Official Implementation of NIPS 2022 paper Pre-activation Distributions Expose Backdoor Neurons.
Convolutional neural networks (CNN) can be manipulated to perform specific behaviors when encountering a particular trigger pattern without affecting the performance on normal samples, which is referred to as backdoor attack. The backdoor attack is usually achieved by injecting a small proportion of poisoned samples into the training set, through which the victim trains a model embedded with the designated backdoor. In this work, we demonstrate that backdoor neurons are exposed by their pre-activation distributions, where populations from benign data and poisoned data show significantly different moments. This property is shown to be attack-invariant and allows us to efficiently locate backdoor neurons. On this basis, we make several proper assumptions on the neuron activation distributions, and propose two backdoor neuron detection strategies based on (1) the differential entropy of the neurons, and (2) the Kullback-Leibler divergence between the benign sample distribution and a poisoned statistics based hypothetical distribution. Experimental results show that our proposed defense strategies are both efficient and effective against various backdoor attacks.
Run the following code to train a poisoned model:
python train.py --attack-type badnets --poisoning-rate 0.1 --trigger-size 3 --manual-seed 0
Feel free to change the hyperparameters to adapt to your desired settings.

» **EXERCISE DATA**:
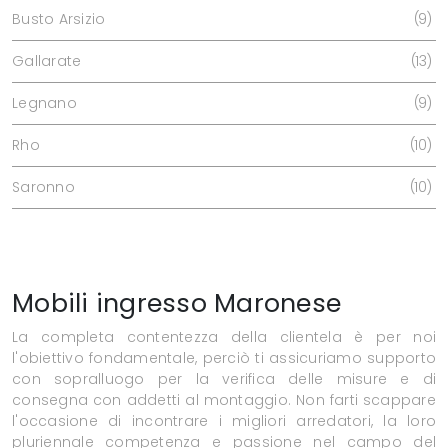
Busto Arsizio
9
Gallarate
13
Legnano
9
Rho
10
Saronno
10
Mobili ingresso Maronese
La completa contentezza della clientela è per noi
l'obiettivo fondamentale, perciò ti assicuriamo supporto
con sopralluogo per la verifica delle misure e di
consegna con addetti al montaggio. Non farti scappare
l'occasione di incontrare i migliori arredatori, la loro
pluriennale competenza e passione nel campo del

» **WORK REQUEST A**: According to the backdoor neuron description, what exposes backdoor neurons?
» **WORK REQUEST B**: Rewrite the backdoor neuron description from "Run the following" to "your desired settings.", replacing "hyperparameters" with "training options".
The listing has no connection to the backdoor neuron description.

» **SOLUTION A**: Their pre-activation distributions expose them.

» **SOLUTION B**:
Run the following code to train a poisoned model:
python train.py --attack-type badnets --poisoning-rate 0.1 --trigger-size 3 --manual-seed 0
Feel free to change the training options to adapt to your desired settings.